# Heavy duty adhesive remover



## Greg Di (Mar 12, 2005)

Any suggestions beyond Goo Gone?

I was just outside debadging my pickup truck because it's going for graphics on Thursday and I got 90% of the foam tape adhesive off, but the last 10% just will not budge, even with heat.

I tried WD40, GooGone, Gasoline and nothing made a dent in it.

It's driving me crazy. I don't have time for this crap!:furious:


----------



## Dan_Watson (Mar 1, 2008)

When I took my badges off to paint, I used a little lacquer thinner. I have heard it will damage the paint, but I had no problem. I just made sure it didn't get anywhere that would not be covered up again. It seemed to have no effect on the clear coat where it was used.


----------



## dkillianjr (Aug 28, 2006)

I'm not sure if it too late or not greg. On my old truck I used 3M automotive adhesive remover ( the name was close to that) It still took a couple of applications, but it took everything off. What did you end up going with graphics wise?


Dave


----------



## JohnLINY (Oct 13, 2007)

dkillianjr said:


> I'm not sure if it too late or not greg. On my old truck I used 3M automotive adhesive remover ( the name was close to that) It still took a couple of applications, but it took everything off. What did you end up going with graphics wise?
> 
> 
> Dave


+1 will not hurt the clear coat on your car. You should be able to find it at any auto parts store that also sells paint.


----------



## woodchuck2 (Feb 27, 2008)

Got to a local body shop supply store and tell them what your doing, 3M makes a rubber wheel that goes into a drill that is made for removing the 2 sided tape and other adhesives used for moldings and such. The wheel is basically like a pencil eraser and will not harm the paint like some chemicals do.

→ STATED EXERCISE A
Extract each line of the entries that contains the string "kern", treating uppercase and lowercase letters as different.

Extracted data entries:

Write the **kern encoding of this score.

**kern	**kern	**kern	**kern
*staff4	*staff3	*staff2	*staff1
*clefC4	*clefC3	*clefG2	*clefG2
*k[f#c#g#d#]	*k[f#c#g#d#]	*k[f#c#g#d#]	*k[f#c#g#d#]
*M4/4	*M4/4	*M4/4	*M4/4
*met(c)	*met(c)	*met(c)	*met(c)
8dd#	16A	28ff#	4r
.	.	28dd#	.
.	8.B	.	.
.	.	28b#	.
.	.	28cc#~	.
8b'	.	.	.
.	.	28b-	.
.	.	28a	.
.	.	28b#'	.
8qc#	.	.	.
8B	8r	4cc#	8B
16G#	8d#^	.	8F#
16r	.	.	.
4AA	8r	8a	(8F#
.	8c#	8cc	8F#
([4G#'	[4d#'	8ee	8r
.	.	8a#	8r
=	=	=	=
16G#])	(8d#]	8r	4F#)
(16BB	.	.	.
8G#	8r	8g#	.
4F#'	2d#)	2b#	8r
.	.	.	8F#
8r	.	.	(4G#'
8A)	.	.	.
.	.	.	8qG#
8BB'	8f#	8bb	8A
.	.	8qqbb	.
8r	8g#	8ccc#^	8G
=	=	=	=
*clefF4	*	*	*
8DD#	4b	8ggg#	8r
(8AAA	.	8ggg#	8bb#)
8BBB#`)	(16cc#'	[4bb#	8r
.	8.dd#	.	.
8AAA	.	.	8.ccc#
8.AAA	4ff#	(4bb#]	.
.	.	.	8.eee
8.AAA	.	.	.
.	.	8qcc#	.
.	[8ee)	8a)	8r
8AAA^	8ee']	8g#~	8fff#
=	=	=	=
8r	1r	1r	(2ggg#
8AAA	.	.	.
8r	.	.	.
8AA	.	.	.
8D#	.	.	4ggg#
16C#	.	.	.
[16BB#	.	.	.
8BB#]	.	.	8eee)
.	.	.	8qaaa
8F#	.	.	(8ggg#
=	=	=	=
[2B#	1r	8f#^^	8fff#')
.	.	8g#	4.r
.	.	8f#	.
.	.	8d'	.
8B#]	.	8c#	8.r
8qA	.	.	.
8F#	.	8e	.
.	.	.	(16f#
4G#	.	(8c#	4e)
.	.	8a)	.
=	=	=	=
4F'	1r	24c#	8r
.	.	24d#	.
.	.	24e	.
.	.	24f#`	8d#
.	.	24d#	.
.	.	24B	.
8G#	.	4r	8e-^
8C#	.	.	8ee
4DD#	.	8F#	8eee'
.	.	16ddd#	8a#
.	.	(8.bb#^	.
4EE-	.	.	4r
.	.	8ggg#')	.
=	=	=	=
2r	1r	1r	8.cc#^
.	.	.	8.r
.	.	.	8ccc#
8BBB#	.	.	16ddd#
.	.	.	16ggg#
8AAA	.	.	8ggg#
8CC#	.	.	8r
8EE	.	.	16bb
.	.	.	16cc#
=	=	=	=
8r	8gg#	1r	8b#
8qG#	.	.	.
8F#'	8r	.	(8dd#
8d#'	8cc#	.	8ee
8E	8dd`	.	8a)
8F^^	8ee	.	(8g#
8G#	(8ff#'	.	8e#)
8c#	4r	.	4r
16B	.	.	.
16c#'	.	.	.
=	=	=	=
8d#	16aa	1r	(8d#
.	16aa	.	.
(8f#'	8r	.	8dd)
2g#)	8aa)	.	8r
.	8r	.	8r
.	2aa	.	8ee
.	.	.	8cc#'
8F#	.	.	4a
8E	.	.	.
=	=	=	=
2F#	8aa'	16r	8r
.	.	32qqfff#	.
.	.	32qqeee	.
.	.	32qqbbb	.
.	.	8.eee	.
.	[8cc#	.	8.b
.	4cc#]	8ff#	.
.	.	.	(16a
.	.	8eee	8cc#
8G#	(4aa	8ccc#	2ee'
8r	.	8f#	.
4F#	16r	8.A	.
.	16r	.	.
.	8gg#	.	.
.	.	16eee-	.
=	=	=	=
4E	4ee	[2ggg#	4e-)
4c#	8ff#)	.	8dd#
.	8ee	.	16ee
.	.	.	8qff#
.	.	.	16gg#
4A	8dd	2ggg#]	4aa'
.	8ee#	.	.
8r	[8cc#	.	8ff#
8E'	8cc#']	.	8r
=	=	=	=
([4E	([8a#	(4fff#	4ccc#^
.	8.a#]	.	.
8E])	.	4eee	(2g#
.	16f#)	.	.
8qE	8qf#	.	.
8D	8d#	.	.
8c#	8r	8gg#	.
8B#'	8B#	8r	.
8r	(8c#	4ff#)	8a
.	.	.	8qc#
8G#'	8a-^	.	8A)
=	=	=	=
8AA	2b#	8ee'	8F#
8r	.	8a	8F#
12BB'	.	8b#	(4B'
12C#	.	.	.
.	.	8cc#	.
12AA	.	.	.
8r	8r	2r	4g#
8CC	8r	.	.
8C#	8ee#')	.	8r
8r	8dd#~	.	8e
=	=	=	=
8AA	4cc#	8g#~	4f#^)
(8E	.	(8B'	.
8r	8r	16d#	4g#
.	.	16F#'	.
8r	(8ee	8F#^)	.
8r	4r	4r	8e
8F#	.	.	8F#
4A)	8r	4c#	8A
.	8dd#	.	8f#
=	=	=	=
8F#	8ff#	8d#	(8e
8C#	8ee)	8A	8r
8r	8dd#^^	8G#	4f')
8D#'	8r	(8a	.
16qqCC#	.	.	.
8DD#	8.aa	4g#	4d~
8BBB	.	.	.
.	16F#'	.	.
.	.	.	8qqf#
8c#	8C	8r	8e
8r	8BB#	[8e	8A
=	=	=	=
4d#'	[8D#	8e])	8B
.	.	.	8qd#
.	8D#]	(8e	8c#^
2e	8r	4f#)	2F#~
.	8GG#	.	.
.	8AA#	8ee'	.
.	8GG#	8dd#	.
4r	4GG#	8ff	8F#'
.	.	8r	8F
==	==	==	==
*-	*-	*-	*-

→ STATED EXERCISE B
Carry on the forum thread about removing stubborn adhesive from a truck, starting after its final post.

→ ANSWER A
Write the **kern encoding of this score.
**kern	**kern	**kern	**kern

→ ANSWER B
----------



## tgeb (Feb 9, 2006)

http://solutions.3m.com/wps/portal/...CEK3_nid=GSD32KVSRGgsRH62RP119XglLX0LCP459Hbl

http://www.google.com/search?rlz=1C...ite™+Molding+Adhesive+and+Stripe+Removal+Disc


----------



## woodchuck2 (Feb 27, 2008)

Yup, thats the one :thumbsup:. I used to have one and it worked great.


----------



## Greg Di (Mar 12, 2005)

My sign guy had some mystery juice he used to take off the rubber and goo pretty quick. I got 85% of it off with elbow grease before I got to him. 

I will post a pic when I get to my computer.


----------



## greg24k (May 19, 2007)

When I did my truck the lettering was there for about 5 years. I used Greased Lightning it took everything right off.:thumbsup:


----------



## JKBARR127 (Jan 13, 2010)

a little oven cleaner should do it. Iv used it to remove pinstripes and it works very well.


----------



## czimcharopaints (Feb 4, 2009)

denatured alochol


----------



## jdmartin (Dec 30, 2009)

Straight ammonia. I buy it at wal-mart in the cleaner section, then put it in an empty spray bottle. I'm not sure if it will affect the paint or not. I've only used it on windows. Give a sticker on a window a heavy dousing, let it soak up for a minute, then wipe it right off. Learned that from some buddies that used to do tint. That's what they used to get the old stuff off.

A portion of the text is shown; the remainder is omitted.